◆ **YOUR OBJECTIVE**
In the records below, express the lines from the line with "in Packer templates" to the line with "## Provisioners" as a JSON list of strings, one string per line, leaving out blank lines.

◆ **RECORDS FOR THE TASK**
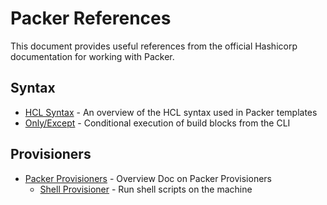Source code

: # Packer References

This document provides useful references from the official Hashicorp documentation for working with Packer.

## Syntax

* [HCL Syntax](https://developer.hashicorp.com/packer/docs/templates/hcl_templates) - An overview of the HCL syntax used in Packer templates
* [Only/Except](https://developer.hashicorp.com/packer/docs/templates/hcl_templates/onlyexcept) - Conditional execution of build blocks from the CLI

## Provisioners

* [Packer Provisioners](https://developer.hashicorp.com/packer/docs/provisioners) - Overview Doc on Packer Provisioners
  * [Shell Provisioner](https://developer.hashicorp.com/packer/docs/provisioners/shell) - Run shell scripts on the machine
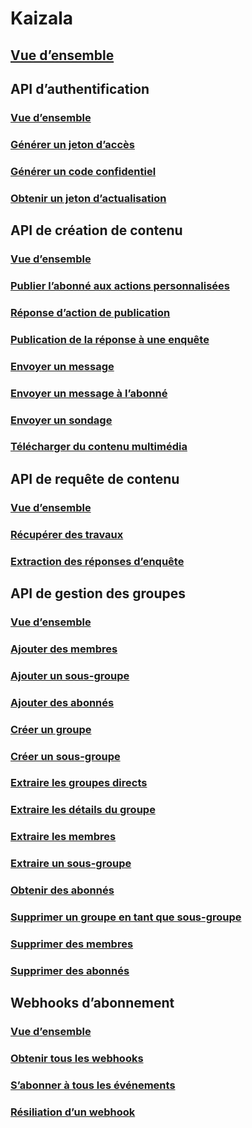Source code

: # Kaizala
## [Vue d’ensemble](../docs-ref-index/index.md)
## API d’authentification
### [Vue d’ensemble](kaizala.microsoft.com/Authentication%20APIs.yml)
### [Générer un jeton d’accès](kaizala.microsoft.com/Authentication%20APIs/GenerateAccessToken.yml)
### [Générer un code confidentiel](kaizala.microsoft.com/Authentication%20APIs/GeneratePin.yml)
### [Obtenir un jeton d’actualisation](kaizala.microsoft.com/Authentication%20APIs/GetRefreshToken.yml)
## API de création de contenu
### [Vue d’ensemble](kaizala.microsoft.com/Content%20Creation%20APIs.yml)
### [Publier l’abonné aux actions personnalisées](kaizala.microsoft.com/Content%20Creation%20APIs/PostCustomActionSubscriber.yml)
### [Réponse d’action de publication](kaizala.microsoft.com/Content%20Creation%20APIs/PostingActionResponse.yml)
### [Publication de la réponse à une enquête](kaizala.microsoft.com/Content%20Creation%20APIs/PostingSurveyResponse.yml)
### [Envoyer un message](kaizala.microsoft.com/Content%20Creation%20APIs/SendMessage.yml)
### [Envoyer un message à l’abonné](kaizala.microsoft.com/Content%20Creation%20APIs/SendMessageToSubscriber.yml)
### [Envoyer un sondage](kaizala.microsoft.com/Content%20Creation%20APIs/SendSurvey.yml)
### [Télécharger du contenu multimédia](kaizala.microsoft.com/Content%20Creation%20APIs/UploadMedia.yml)
## API de requête de contenu
### [Vue d’ensemble](kaizala.microsoft.com/Content%20Query%20APIs.yml)
### [Récupérer des travaux](kaizala.microsoft.com/Content%20Query%20APIs/FetchJobs.yml)
### [Extraction des réponses d’enquête](kaizala.microsoft.com/Content%20Query%20APIs/FetchingSurveyResponses.yml)
## API de gestion des groupes
### [Vue d’ensemble](kaizala.microsoft.com/Group%20Management%20APIs.yml)
### [Ajouter des membres](kaizala.microsoft.com/Group%20Management%20APIs/AddMembers.yml)
### [Ajouter un sous-groupe](kaizala.microsoft.com/Group%20Management%20APIs/AddSubgroup.yml)
### [Ajouter des abonnés](kaizala.microsoft.com/Group%20Management%20APIs/AddSubscribers.yml)
### [Créer un groupe](kaizala.microsoft.com/Group%20Management%20APIs/CreateGroup.yml)
### [Créer un sous-groupe](kaizala.microsoft.com/Group%20Management%20APIs/CreateSubgroup.yml)
### [Extraire les groupes directs](kaizala.microsoft.com/Group%20Management%20APIs/FetchDirectGroups.yml)
### [Extraire les détails du groupe](kaizala.microsoft.com/Group%20Management%20APIs/FetchGroupDetails.yml)
### [Extraire les membres](kaizala.microsoft.com/Group%20Management%20APIs/FetchMembers.yml)
### [Extraire un sous-groupe](kaizala.microsoft.com/Group%20Management%20APIs/FetchSubgroup.yml)
### [Obtenir des abonnés](kaizala.microsoft.com/Group%20Management%20APIs/GetSubscribers.yml)
### [Supprimer un groupe en tant que sous-groupe](kaizala.microsoft.com/Group%20Management%20APIs/RemoveGroupAsSubgroup.yml)
### [Supprimer des membres](kaizala.microsoft.com/Group%20Management%20APIs/RemoveMembers.yml)
### [Supprimer des abonnés](kaizala.microsoft.com/Group%20Management%20APIs/RemoveSubscribers.yml)
## Webhooks d’abonnement
### [Vue d’ensemble](kaizala.microsoft.com/Subscription%20Webhooks.yml)
### [Obtenir tous les webhooks](kaizala.microsoft.com/Subscription%20Webhooks/GetAllWebhooks.yml)
### [S’abonner à tous les événements](kaizala.microsoft.com/Subscription%20Webhooks/SubscribeToAllEvents.yml)
### [Résiliation d’un webhook](kaizala.microsoft.com/Subscription%20Webhooks/UnsubscribingAWebhook.yml)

◆ **WORKED SOLUTION**
[
  "* [HCL Syntax](https://developer.hashicorp.com/packer/docs/templates/hcl_templates) - An overview of the HCL syntax used in Packer templates",
  "* [Only/Except](https://developer.hashicorp.com/packer/docs/templates/hcl_templates/onlyexcept) - Conditional execution of build blocks from the CLI",
  "## Provisioners"
]